Most enterprise data required for cloud analytics workloads remains on-premises, not out of inertia but by deliberate architectural and regulatory choice. Replicating petabyte-scale datasets to the cloud introduces storage costs, egress fees, synchronization pipelines, and version drift -- and by the time the data arrives, it may already be stale. AIStor Table Sharing solves this by embedding the Delta Sharing protocol directly into the AIStor binary, eliminating third-party sidecar services and enabling Databricks to query on-premises data securely without copying it. The implementation supports both Delta and Iceberg tables from the same endpoint, using AIStor's integrated Iceberg REST catalog to extend the Delta Sharing specification beyond its original Delta-only reference implementation. Token-based authentication (bearer token or OAuth2 via OIDC) controls access per share, and shares can be created, updated, and deleted without downtime or service interruption. The guide provides complete setup procedures for two deployment methods: a self-contained Docker Compose environment with both AIStor and PySpark, and a standalone PySpark container connecting to an existing AIStor cluster. Connection to Databricks on AWS, Azure, and GCP is covered, including networking requirements, TLS certificate requirements, and Unity Catalog installation steps. Production connections require HTTPS with CA-signed certificates; Azure Databricks additionally requires a Premium account to accept third-party shares. Once connected, Databricks users can run SQL joins across Delta and Iceberg tables residing in AIStor using standard serverless SQL against the Unity Catalog.

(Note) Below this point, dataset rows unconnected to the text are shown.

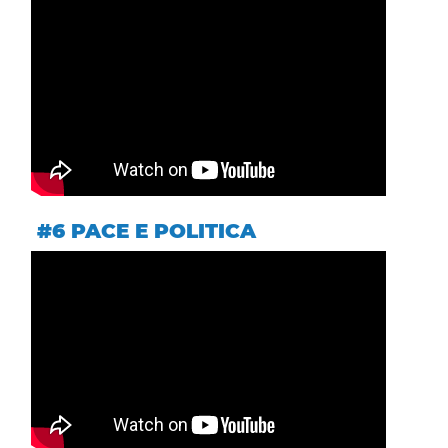
#6 PACE E POLITICA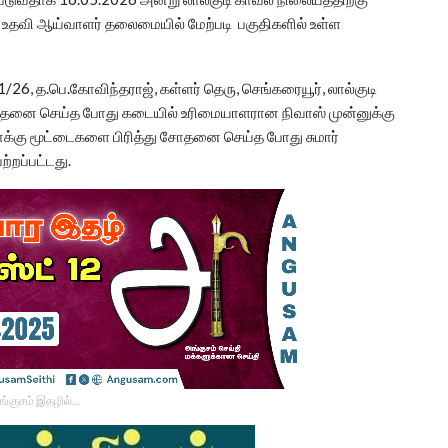
 உதவி ஆய்வாளர் தலைமையில் மேற்படி பகுதிகளில் உள்ள
/26, த.பெ.கோவிந்தராஜ், கள்ளர் தெரு, செங்கரையூர், லால்குடி
ோதனை செய்த போது கடையில் உரிமையாளரான நிவாஸ் முன்னுக்கு
சாக்கு மூட்டைகளை பிரித்து சோதனை செய்த போது சுமார்
்றப்பட்டது.
ங்குசம் இதழில்…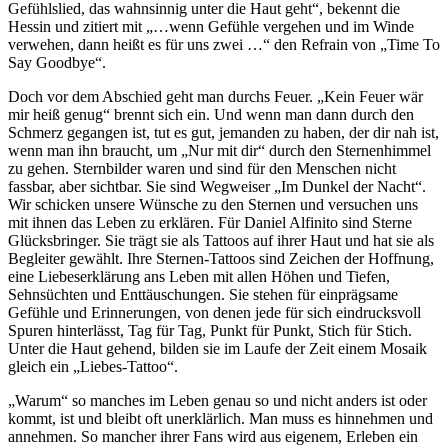
Gefühlslied, das wahnsinnig unter die Haut geht“, bekennt die
Hessin und zitiert mit „…wenn Gefühle vergehen und im Winde
verwehen, dann heißt es für uns zwei …“ den Refrain von „Time To
Say Goodbye“.
Doch vor dem Abschied geht man durchs Feuer. „Kein Feuer wär
mir heiß genug“ brennt sich ein. Und wenn man dann durch den
Schmerz gegangen ist, tut es gut, jemanden zu haben, der dir nah ist,
wenn man ihn braucht, um „Nur mit dir“ durch den Sternenhimmel
zu gehen. Sternbilder waren und sind für den Menschen nicht
fassbar, aber sichtbar. Sie sind Wegweiser „Im Dunkel der Nacht“.
Wir schicken unsere Wünsche zu den Sternen und versuchen uns
mit ihnen das Leben zu erklären. Für Daniel Alfinito sind Sterne
Glücksbringer. Sie trägt sie als Tattoos auf ihrer Haut und hat sie als
Begleiter gewählt. Ihre Sternen-Tattoos sind Zeichen der Hoffnung,
eine Liebeserklärung ans Leben mit allen Höhen und Tiefen,
Sehnsüchten und Enttäuschungen. Sie stehen für einprägsame
Gefühle und Erinnerungen, von denen jede für sich eindrucksvoll
Spuren hinterlässt, Tag für Tag, Punkt für Punkt, Stich für Stich.
Unter die Haut gehend, bilden sie im Laufe der Zeit einem Mosaik
gleich ein „Liebes-Tattoo“.
„Warum“ so manches im Leben genau so und nicht anders ist oder
kommt, ist und bleibt oft unerklärlich. Man muss es hinnehmen und
annehmen. So mancher ihrer Fans wird aus eigenem, Erleben ein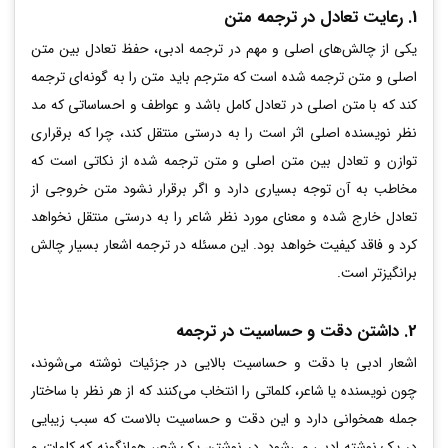
1. رعایت تعادل در ترجمه متن
یکی از چالش‌های اصلی و مهم در ترجمه ادبی، حفظ تعادل بین متن
اصلی و متن ترجمه شده است که مترجم باید متن را به گونه‌ای ترجمه
کند که با متن اصلی در تعادل کامل باشد و عواطف و احساساتی که مد
نظر نویسنده اصلی اثر است را به درستی منتقل کند، چرا که برقراری
توازن و تعادل بین متن اصلی و متن ترجمه شده از نکاتی است که
مخاطب به آن توجه بسیاری دارد و اگر برقرار نشود متن خروجی از
تعادل خارج شده و معنای مورد نظر شاعر را به درستی منتقل نخواهد
کرد و فاقد کیفیت خواهد بود. این مسئله در ترجمه اشعار بسیار چالش
برانگیزتر است.
2. داشتن دقت و حساسیت در ترجمه
اشعار ادبی با دقت و حساسیت بالایی در جزئیات نوشته می‌شوند،
چون نویسنده یا شاعر، کلماتی را انتخاب می‌کنند که از هر نظر با ساختار
جمله همخوانی دارد و این دقت و حساسیت بالاست که سبب زیبایی
در یک نوشته ادبی می‌شود. در نوشتن یک شعر، همانگونه که کلمات و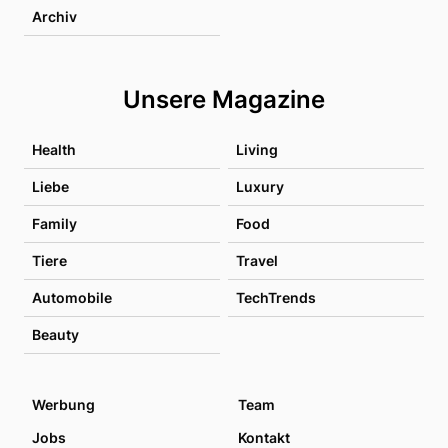
Archiv
Unsere Magazine
Health
Living
Liebe
Luxury
Family
Food
Tiere
Travel
Automobile
TechTrends
Beauty
Werbung
Team
Jobs
Kontakt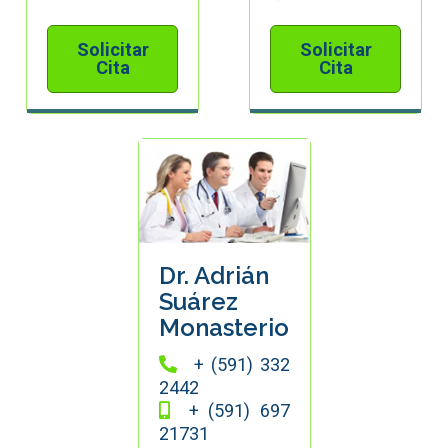
Solicitar
Solicitar
Cita
Cita
Dr. Adrián
Suárez
Monasterio
+ (591) 332
2442
+ (591) 697
21731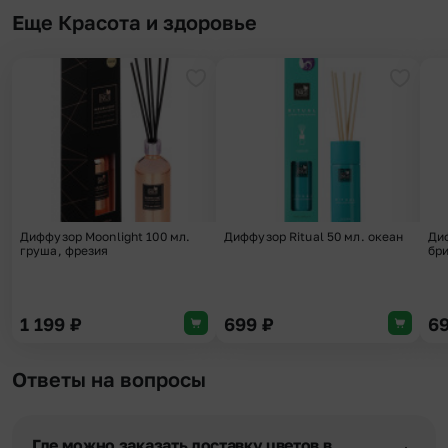
Еще Красота и здоровье
Добавить в избранное
Добави
Диффузор Moonlight 100 мл.
Диффузор Ritual 50 мл. океан
Диф
груша, фрезия
бр
1 199
₽
699
₽
6
Ответы на вопросы
Где можно заказать доставку цветов в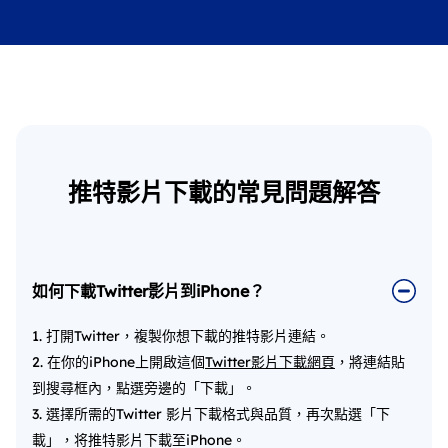
推特影片下載的常見問題解答
如何下載Twitter影片到iPhone？
1. 打開Twitter，複製你想下載的推特影片連結。
2. 在你的iPhone上開啟這個
Twitter影片下載網頁
，將連結貼
到搜尋框內，點選旁邊的「下載」。
3. 選擇所需的Twitter 影片下載格式與品質，再次點選「下
載」，将推特影片下載至iPhone。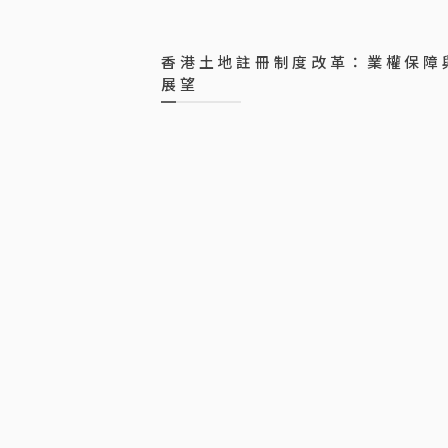
香港土地註冊制度改革：業權保障
展望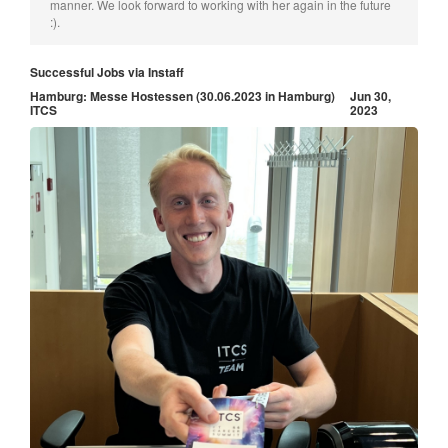
manner. We look forward to working with her again in the future
:).
Successful Jobs via Instaff
Hamburg: Messe Hostessen (30.06.2023 in Hamburg)
Jun 30,
ITCS
2023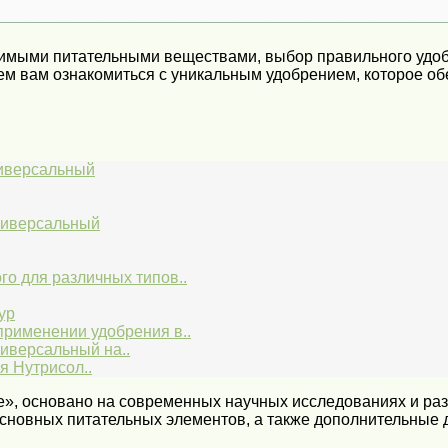
одимыми питательными веществами, выбор правильного удо
ем вам ознакомиться с уникальным удобрением, которое о
ниверсальный
ниверсальный
о для различных типов..
ур
применении удобрения в..
иверсальный на..
 Нутрисол..
», основано на современных научных исследованиях и раз
основных питательных элементов, а также дополнительные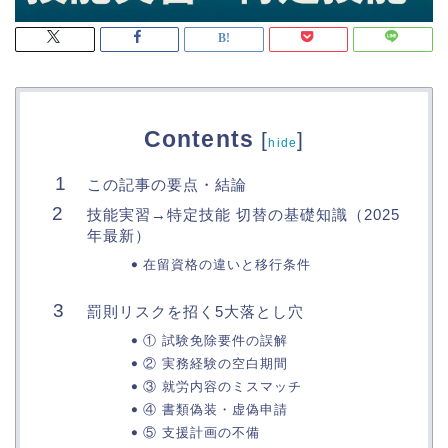
Contents
[
]
hide
この記事の要点・結論
技能実習→特定技能 切替の基礎知識（2025
年最新）
在留資格の違いと移行条件
罰則リスクを招く5大落とし穴
① 試験免除要件の誤解
② 実務経験の空白期間
③ 就労内容のミスマッチ
④ 書類偽装・虚偽申請
⑤ 支援計画の不備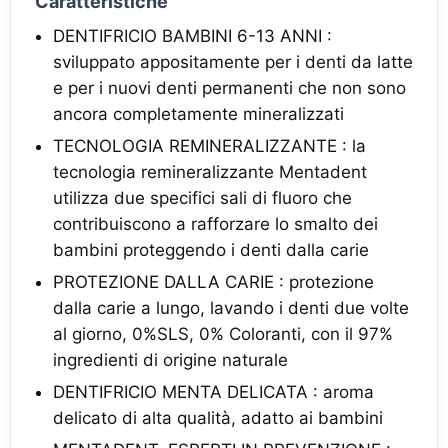
Caratteristiche
DENTIFRICIO BAMBINI 6-13 ANNI :
sviluppato appositamente per i denti da latte
e per i nuovi denti permanenti che non sono
ancora completamente mineralizzati
TECNOLOGIA REMINERALIZZANTE : la
tecnologia remineralizzante Mentadent
utilizza due specifici sali di fluoro che
contribuiscono a rafforzare lo smalto dei
bambini proteggendo i denti dalla carie
PROTEZIONE DALLA CARIE : protezione
dalla carie a lungo, lavando i denti due volte
al giorno, 0%SLS, 0% Coloranti, con il 97%
ingredienti di origine naturale
DENTIFRICIO MENTA DELICATA : aroma
delicato di alta qualità, adatto ai bambini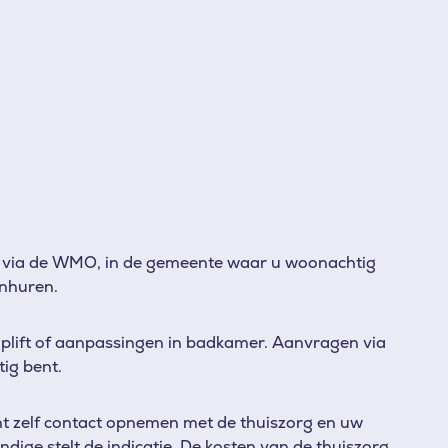
via de WMO, in de gemeente waar u woonachtig
inhuren.
raplift of aanpassingen in badkamer.
Aanvragen via
ig bent.
t zelf contact opnemen met de thuiszorg en uw
ige stelt de indicatie. De kosten van de thuiszorg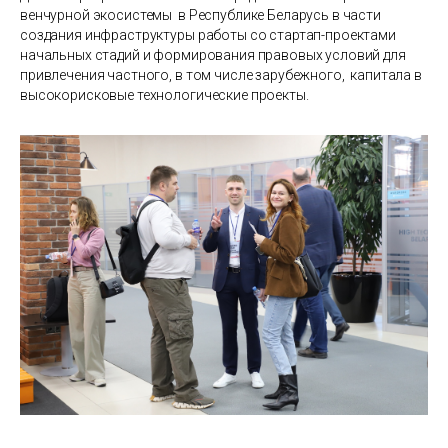
венчурной экосистемы в Республике Беларусь в части
создания инфраструктуры работы со стартап-проектами
начальных стадий и формирования правовых условий для
привлечения частного, в том числе зарубежного, капитала в
высокорисковые технологические проекты.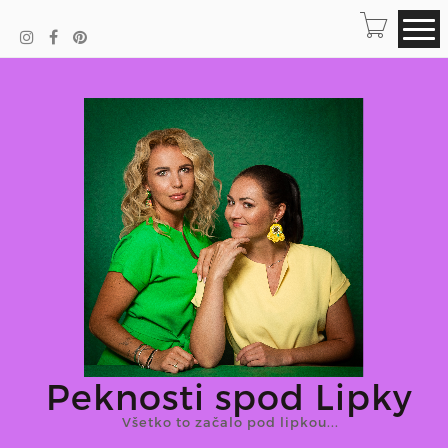
Peknosti spod Lipky
Všetko to začalo pod lipkou...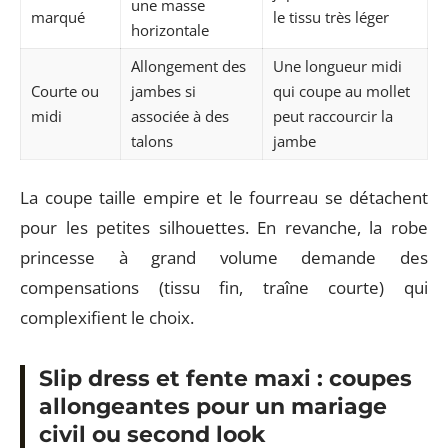
une masse
marqué
le tissu très léger
horizontale
Allongement des
Une longueur midi
Courte ou
jambes si
qui coupe au mollet
midi
associée à des
peut raccourcir la
talons
jambe
La coupe taille empire et le fourreau se détachent
pour les petites silhouettes. En revanche, la robe
princesse à grand volume demande des
compensations (tissu fin, traîne courte) qui
complexifient le choix.
Slip dress et fente maxi : coupes
allongeantes pour un mariage
civil ou second look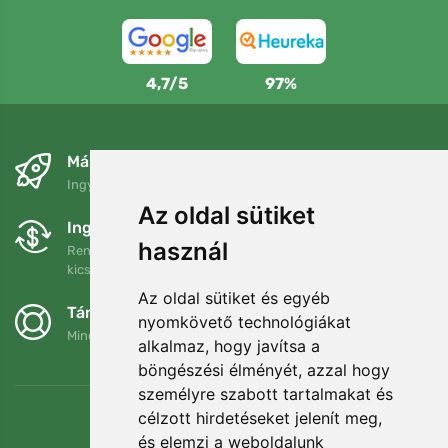
4,7/5
97%
Másnapra és ingyenesen
Ingyenes szállítás a következő összeg felett: 80 EUR
Az oldal sütiket
Ingyenes csere és visszaküldés
használ
Rendelését 90 napon belül bármikor visszaküldheti vagy
kicserélheti.
Az oldal sütiket és egyéb
Támogatjuk a Trees.org-ot
nyomkövető technológiákat
Minden megrendelésért ültetünk egy fát! Bővebben
Rólunk
.
alkalmaz, hogy javítsa a
böngészési élményét, azzal hogy
személyre szabott tartalmakat és
célzott hirdetéseket jelenít meg,
és elemzi a weboldalunk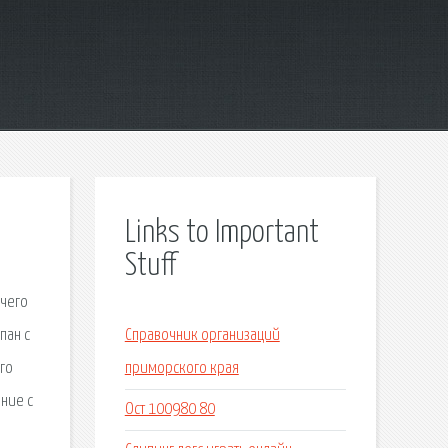
Links to Important
Stuff
 чего
пан с
Справочник организаций
го
приморского края
ние с
Ост 100980 80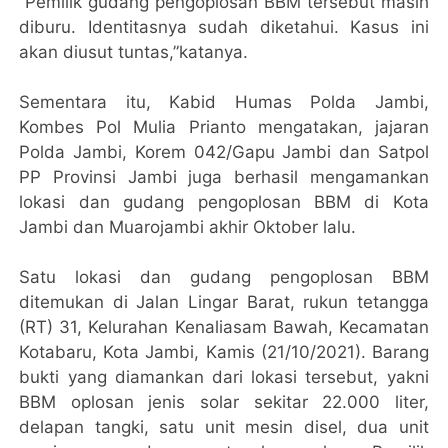
“Pemilik gudang pengoplosan BBM tersebut masih
diburu. Identitasnya sudah diketahui. Kasus ini
akan diusut tuntas,”katanya.
Sementara itu, Kabid Humas Polda Jambi,
Kombes Pol Mulia Prianto mengatakan, jajaran
Polda Jambi, Korem 042/Gapu Jambi dan Satpol
PP Provinsi Jambi juga berhasil mengamankan
lokasi dan gudang pengoplosan BBM di Kota
Jambi dan Muarojambi akhir Oktober lalu.
Satu lokasi dan gudang pengoplosan BBM
ditemukan di Jalan Lingar Barat, rukun tetangga
(RT) 31, Kelurahan Kenaliasam Bawah, Kecamatan
Kotabaru, Kota Jambi, Kamis (21/10/2021). Barang
bukti yang diamankan dari lokasi tersebut, yakni
BBM oplosan jenis solar sekitar 22.000 liter,
delapan tangki, satu unit mesin disel, dua unit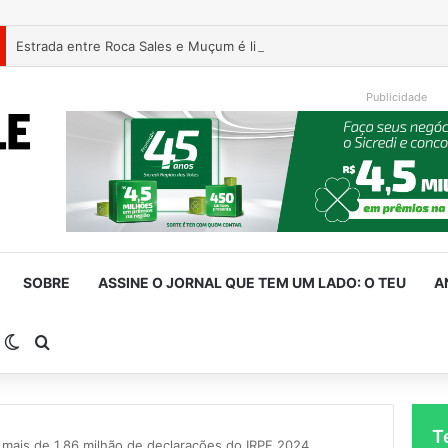
Estrada entre Roca Sales e Muçum é liberada após serviços de man
Publicidade
SOBRE
ASSINE O JORNAL QUE TEM UM LADO: O TEU
A
arra Lateral
Switch skin
Procurar por
T
 mais de 1,86 milhão de declarações do IRPF 2024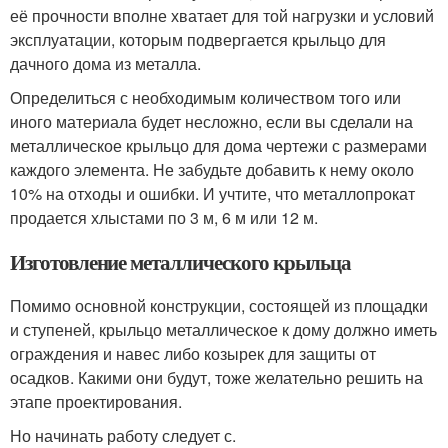
её прочности вполне хватает для той нагрузки и условий
эксплуатации, которым подвергается крыльцо для
дачного дома из металла.
Определиться с необходимым количеством того или
иного материала будет несложно, если вы сделали на
металлическое крыльцо для дома чертежи с размерами
каждого элемента. Не забудьте добавить к нему около
10% на отходы и ошибки. И учтите, что металлопрокат
продается хлыстами по 3 м, 6 м или 12 м.
Изготовление металлического крыльца
Помимо основной конструкции, состоящей из площадки
и ступеней, крыльцо металлическое к дому должно иметь
ограждения и навес либо козырек для защиты от
осадков. Какими они будут, тоже желательно решить на
этапе проектирования.
Но начинать работу следует с.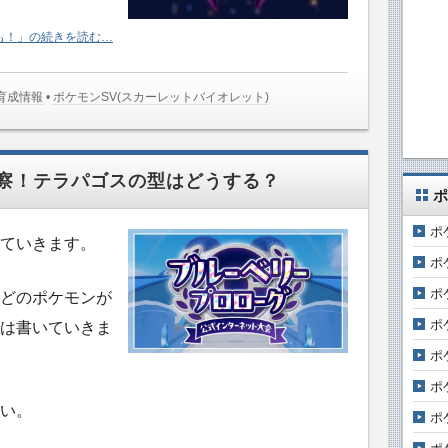
も！」の続きを読む…
･育成情報
•
ポケモンSV(スカーレットバイオレット)
察！テラパゴスの型はどうする？
ポ
ポ
ていきます。
ポ
ポ
どのポケモンが
ポ
は書いていきま
ポ
ポ
い。
ポ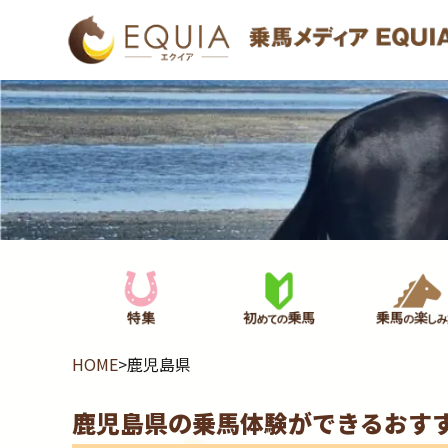
HOME
>
鹿児島県
鹿児島県の乗馬体験ができるおす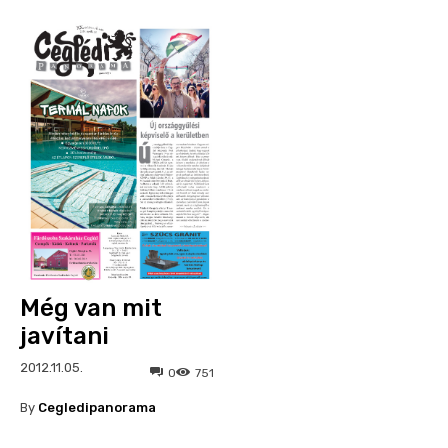
Még van mit
javítani
2012.11.05.
0
751
By
Cegledipanorama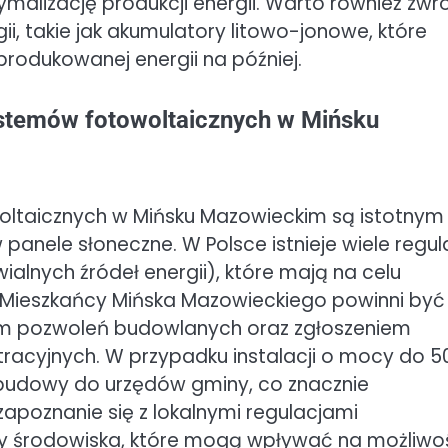
alizację produkcji energii. Warto również zwr
 takie jak akumulatory litowo-jonowe, które
odukowanej energii na później.
ystemów fotowoltaicznych w Mińsku
ltaicznych w Mińsku Mazowieckim są istotnym
anele słoneczne. W Polsce istnieje wiele regula
alnych źródeł energii), które mają na celu
. Mieszkańcy Mińska Mazowieckiego powinni być
m pozwoleń budowlanych oraz zgłoszeniem
racyjnych. W przypadku instalacji o mocy do 5
 budowy do urzędów gminy, co znacznie
zapoznanie się z lokalnymi regulacjami
y środowiska, które mogą wpływać na możliwo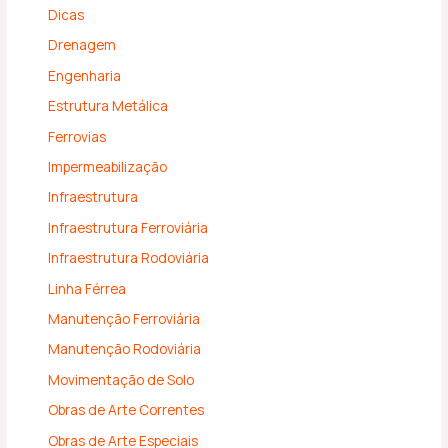
Dicas
Drenagem
Engenharia
Estrutura Metálica
Ferrovias
Impermeabilização
Infraestrutura
Infraestrutura Ferroviária
Infraestrutura Rodoviária
Linha Férrea
Manutenção Ferroviária
Manutenção Rodoviária
Movimentação de Solo
Obras de Arte Correntes
Obras de Arte Especiais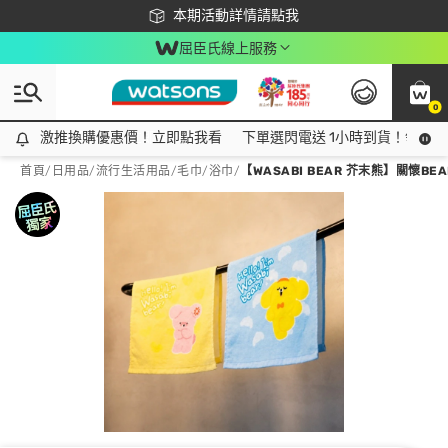
下載app最高回饋$350
本期活動詳情請點我
屈臣氏線上服務
0
激推換購優惠價！立即點我看
激推換購優惠價！立即點我看
下單選閃電送 1小時到貨！領神券
首頁
/
日用品
/
流行生活用品
/
毛巾/浴巾
/
【WASABI BEAR 芥末熊】關懷BEA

The Delta Sharing protocol is built directly into the AIStor binary with full feature parity across bare-metal and container deployments, removing the need for any third-party sharing framework.
A single AIStor Table Share endpoint serves both Delta and Iceberg tables simultaneously, with table format being the only variable -- no programmatic changes required on the consumer side.
Databricks workloads on AWS, Azure (Premium tier), and GCP can query live on-premises AIStor data via secure Private Link or Direct Connect connections, with administrators able to update shares dynamically without interrupting active Databricks sessions.
Data engineers, platform architects, and Databricks administrators at organizations that need cloud analytics platforms to access on-premises data governed by sovereignty, compliance, or cost constraints.